M’Kean leans his face into the vision of the webcam. “We need some money, Adams. To hire more programmers.”
Adams’ face contorts. “Ha! Write a resolution. Bring it to the floor. Get a majority. Gather up the taxes or the loans. It’s as simple as that.”
The door to the little chamber opens right then and in comes Dr. Ben Rush. Slips silently past M’Kean and begins Livingston’s twice‐daily checkup. Makes M’Kean wonder what other goings on must be stored in that brain of the doctor’s. Always poking in and out of rooms. Never in charge of anything, but always present, it seems, observing.
Livingston is typing something and then one of the screens is filled with data much like the data M’Kean has on his smartphone.
“What’s this?” Adams wants to know.
Livingston’s speaker says, “Some activity we’re concerned about in the Cloud.”
“Autonomous replicating selfware,” M’Kean says.
Adams’s eyes roll inside the little viewer inside the screen. “What’s it do? Send junk tickles to all your virtual friends?”
M’Kean tells him, “It replicates itself. Or maybe it’s better to say it expands itself.”
“In case you didn’t notice because you were in such a panic about this expanding computer program, you didn’t just ride into Philadelphia, but York, Mr. M’Kean. That’s because the British army is in possession of Philadelphia.”
“And New York,” Rush says, dripping sarcasm, “thanks to his Excell
ency”
“And Delaware, your home state, Mr. M’Kean.”
“I was there, Adams. I was in New York.”
“Then you know to forgive me if the Internet’s not one of my main concerns right now.”
Rush says then, “This dick Washington. Keeps vanishing. Won’t even return an email. What, expects us to send an actual person out there to meet with him? Does he even know how long that takes?”
M’Kean asks Adams, “What about what’s happening to Livingston here?”
“Mr. Livingston has gout. Isn’t that right, doctor?”
“Dropsy’s my main concern,” Rush says. “A severe case, but nothing out of the ordinary.”
“Nothing out of the ordinary?” and M’Kean touches Philip Livingston’s forearm, his finger sinking in a good half inch, leaves a dent the shape of a human finger when he takes it away. The three men in the room and the other in the feed all look back to the dent. Slowly, it fills with water and then the water becomes regular old skin again. “Does that look ordinary to any of you?”
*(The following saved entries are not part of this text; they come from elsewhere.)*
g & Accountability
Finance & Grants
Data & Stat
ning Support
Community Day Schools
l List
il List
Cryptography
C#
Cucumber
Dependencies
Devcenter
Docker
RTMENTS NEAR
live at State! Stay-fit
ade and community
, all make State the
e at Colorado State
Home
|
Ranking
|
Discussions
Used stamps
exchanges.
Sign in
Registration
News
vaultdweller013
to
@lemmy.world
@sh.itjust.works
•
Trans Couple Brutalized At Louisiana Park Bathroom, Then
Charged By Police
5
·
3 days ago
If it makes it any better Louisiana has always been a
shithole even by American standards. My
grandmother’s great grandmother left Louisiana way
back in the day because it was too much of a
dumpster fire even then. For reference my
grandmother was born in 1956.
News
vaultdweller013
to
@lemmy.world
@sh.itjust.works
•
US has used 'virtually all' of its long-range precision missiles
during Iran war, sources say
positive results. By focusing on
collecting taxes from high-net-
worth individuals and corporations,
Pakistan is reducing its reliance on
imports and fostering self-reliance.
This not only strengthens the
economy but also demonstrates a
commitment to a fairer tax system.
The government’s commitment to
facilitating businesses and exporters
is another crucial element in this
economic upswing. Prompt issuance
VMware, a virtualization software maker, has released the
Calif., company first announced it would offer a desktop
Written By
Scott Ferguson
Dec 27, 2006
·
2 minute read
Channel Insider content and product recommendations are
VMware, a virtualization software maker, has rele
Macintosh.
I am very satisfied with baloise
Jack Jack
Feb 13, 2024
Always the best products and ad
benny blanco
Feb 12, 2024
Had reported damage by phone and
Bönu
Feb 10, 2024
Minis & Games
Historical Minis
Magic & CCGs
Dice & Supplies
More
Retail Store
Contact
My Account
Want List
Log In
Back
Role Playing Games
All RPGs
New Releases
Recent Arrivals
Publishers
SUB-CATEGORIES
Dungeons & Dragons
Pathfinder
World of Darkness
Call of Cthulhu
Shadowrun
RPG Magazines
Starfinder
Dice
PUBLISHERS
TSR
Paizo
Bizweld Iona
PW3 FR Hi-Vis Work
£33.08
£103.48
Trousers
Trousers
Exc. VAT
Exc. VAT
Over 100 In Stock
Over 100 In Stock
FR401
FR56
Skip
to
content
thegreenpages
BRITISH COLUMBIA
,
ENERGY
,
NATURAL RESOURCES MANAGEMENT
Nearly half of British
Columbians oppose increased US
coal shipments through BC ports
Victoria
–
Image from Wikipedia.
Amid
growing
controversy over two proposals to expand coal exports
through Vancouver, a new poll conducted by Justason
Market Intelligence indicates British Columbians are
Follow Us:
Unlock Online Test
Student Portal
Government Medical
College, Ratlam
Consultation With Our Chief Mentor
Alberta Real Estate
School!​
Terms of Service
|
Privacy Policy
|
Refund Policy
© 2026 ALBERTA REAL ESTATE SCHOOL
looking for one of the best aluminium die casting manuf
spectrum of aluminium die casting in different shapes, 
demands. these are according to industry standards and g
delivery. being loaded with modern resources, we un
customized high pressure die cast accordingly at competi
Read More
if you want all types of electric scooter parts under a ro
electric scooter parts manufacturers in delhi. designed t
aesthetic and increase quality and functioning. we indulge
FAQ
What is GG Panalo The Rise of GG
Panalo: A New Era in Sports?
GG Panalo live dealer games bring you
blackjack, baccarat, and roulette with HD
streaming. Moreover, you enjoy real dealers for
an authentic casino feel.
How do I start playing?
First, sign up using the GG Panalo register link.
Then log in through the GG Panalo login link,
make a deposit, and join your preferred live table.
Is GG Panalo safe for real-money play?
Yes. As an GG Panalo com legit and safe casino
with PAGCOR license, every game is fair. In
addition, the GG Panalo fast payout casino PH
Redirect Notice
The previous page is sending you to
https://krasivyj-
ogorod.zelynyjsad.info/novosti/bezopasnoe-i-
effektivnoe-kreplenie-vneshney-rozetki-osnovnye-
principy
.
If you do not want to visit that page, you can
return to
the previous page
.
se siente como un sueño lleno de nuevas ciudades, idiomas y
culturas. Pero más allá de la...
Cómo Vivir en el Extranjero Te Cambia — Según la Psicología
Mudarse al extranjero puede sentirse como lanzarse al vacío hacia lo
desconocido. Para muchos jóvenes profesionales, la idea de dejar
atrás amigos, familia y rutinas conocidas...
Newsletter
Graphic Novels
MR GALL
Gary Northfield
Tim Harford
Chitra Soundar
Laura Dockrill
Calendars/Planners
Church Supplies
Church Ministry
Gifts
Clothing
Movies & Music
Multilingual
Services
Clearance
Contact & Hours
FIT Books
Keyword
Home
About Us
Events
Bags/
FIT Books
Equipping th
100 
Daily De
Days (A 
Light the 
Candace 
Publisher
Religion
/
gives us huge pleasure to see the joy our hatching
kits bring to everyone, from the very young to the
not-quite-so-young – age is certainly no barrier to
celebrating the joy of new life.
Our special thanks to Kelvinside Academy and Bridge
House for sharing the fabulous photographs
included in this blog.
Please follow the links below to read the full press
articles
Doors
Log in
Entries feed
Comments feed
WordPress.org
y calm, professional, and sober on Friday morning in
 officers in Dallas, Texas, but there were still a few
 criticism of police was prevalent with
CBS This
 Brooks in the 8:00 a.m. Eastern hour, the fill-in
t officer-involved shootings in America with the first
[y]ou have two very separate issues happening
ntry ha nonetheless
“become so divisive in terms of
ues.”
Livingston’s still looking at that spot on his arm. His speaker says, “M’Kean thinks my sickness has something to do with the Internet, this program a few of us have come across.”
“Same thing with our kid in New Jersey,” M’Kean takes it up. “The more time he spent in there looking at it, the faster he changed. What if it’s this program that’s doing it, changing their actual physical bodies? Replicating itself, filling up the Cloud, what happens if it’s not just one sector, but the whole Internet teaming with it?”
Adams smiles. There’s years in it. “What would happen to this body, Mr. M’Kean, and this war, if we went chasing off after each and every thing that might be a problem some day? You want to save the Revolution? Write a bill. Present a resolution to the Congress. Start counting delegates.”
M’Kean scoffs, a glance at the endless debate, endlessly streaming on and on. “Congress has proven itself not more than a good way for nothing to get done.”